Clearing a half filled mask- pull back, fill to below the eyes, push the top rim into your head, look down, exhale through your nose whilst tilting head back and the air pushes the water out.
First one, easy.
Clearing a full mask- repeat as before- more difficult, but still do-able.
Taking the mask off. Okay, this was a 'fill your mask then take it off' skill- and boy, did I come apart in this one! As soon as the mask was off, I breathed in water through my nose. Cue panic, thrashing, and instant surface. Luckily I was at the shallow end.
Breathe. Calm. Slow the heart rate. You can do this- all things going through my mind. With the mask on, I went again.
And failed.
By the fourth failure I was getting angry. Surfacing in a panic, striking the water and saying "Again" so quickly I was ready to go back down there and re-engage this particular skill that eluded me. I got so angry that Chris actually stopped me and said that I wasn't in the right frame of mind- just calm, breathe, and go again in a few seconds.
After about the seventh or eighth time, I finally did it. One large overdue smile and I knew this could be done- but success wasn't enough.

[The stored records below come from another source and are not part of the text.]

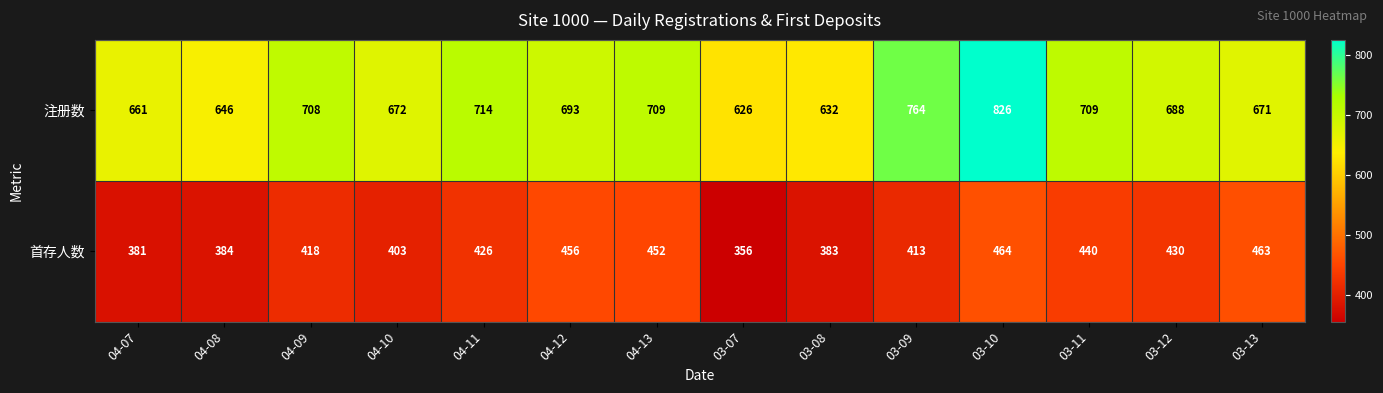

What is the sum of all 注册数 values?

9719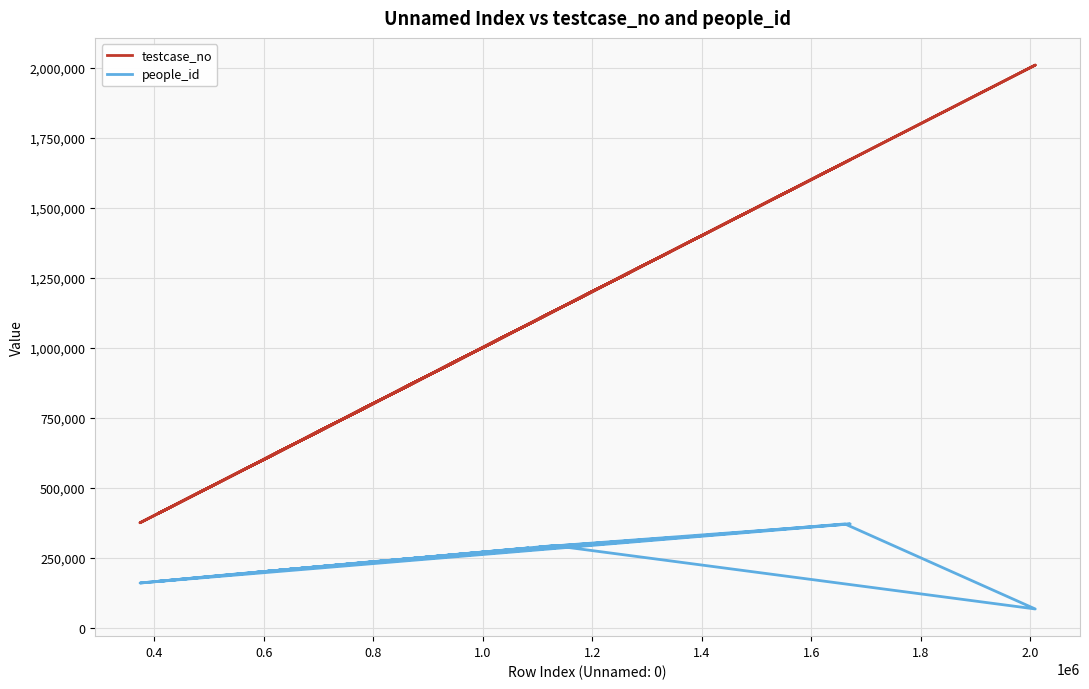

What is the minimum value shown in the chart?

66569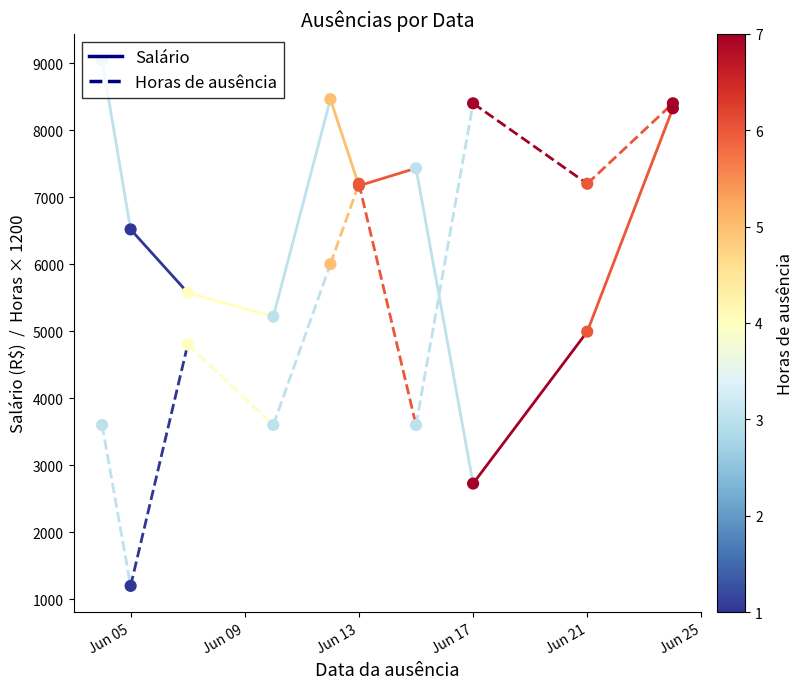

What are all the series names shown in the legend?

Salário, Horas_de_ausência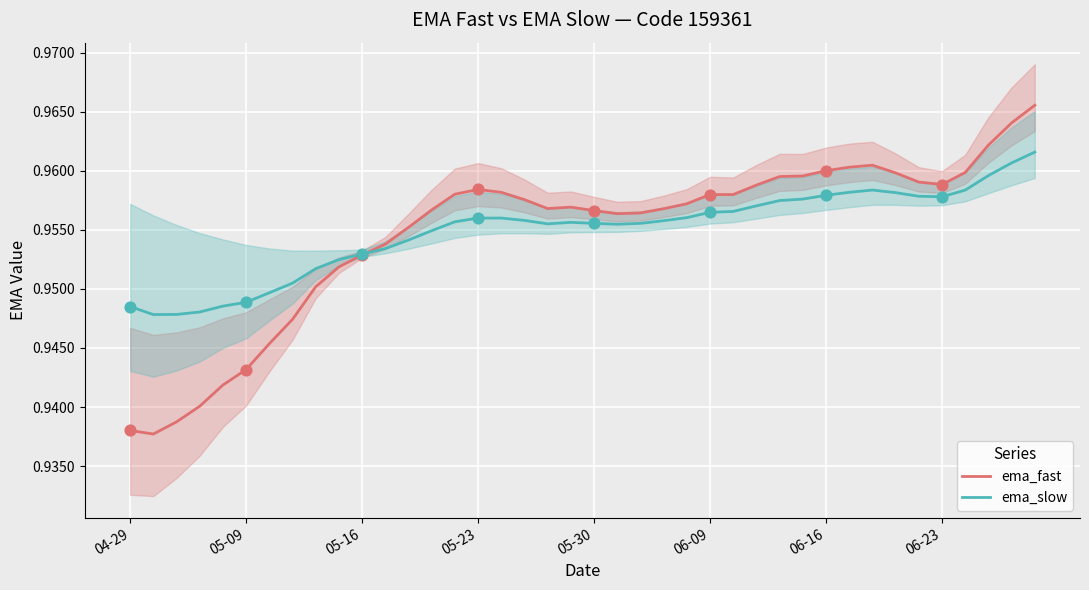

What is the total value across all series at 33?

1.9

I wanted to do it again, immediately, to prove to myself I could do this.
Time was running out in the evening and I had only just passed this skill but one more test remained- flood the mask, take it off, and breathe from a regulator for thirty seconds without a mask.
First time- mask off, lost it. Spluttering, fearful, nervous- was there any way I was going to be able to do this? Every time I tried to breathe, water flooded my nose. I suppose I'm so used to yoga that breathing through the nose was a natural instinct. Just as with the mask replacement, keeping the air out long enough for that test was manageable, but breathing for thirty seconds?
Chris took me up even as I snorted water- it's a nice touch if your dive instructors recognize you're about to breathe liquid before you actually do. Standing in the shallow end, she had me lean into the water and try breathing without a mask from that position. After a few attempts, I finally did it- just by clenching the nostrils, I could shut out the water.
Back down to the test. Less fear and more determination now- this was different. Fear of drowning and failure was being overtaken by a determination to succeed, to take this skill and conquer it...
And on the second attempt, it worked. Chris and Ralph were all smiles and handshakes but inside I didn't feel it. The lesson was harder than I realized, more challenging and difficult than I could have believed. Another problem with fear lies in the levels to which we drive ourselves to conquer it. Sometimes, only perfection will do and falling short of a perfect success erodes our confidence with the awful thought of "yes, I did it, but I could have done better"
Even worse, I hadn't enjoyed the lesson. It was a lot of hard work, and whilst I was still going to continue, I beat myself all the way home with a very large mental stick.
If I was going to beat this fear, I would have to work harder. Even as part of me knew that was the wrong attitude to take, it was what I felt- it was part of me. A set back within a leap forward. A self appointed challenge to be beaten.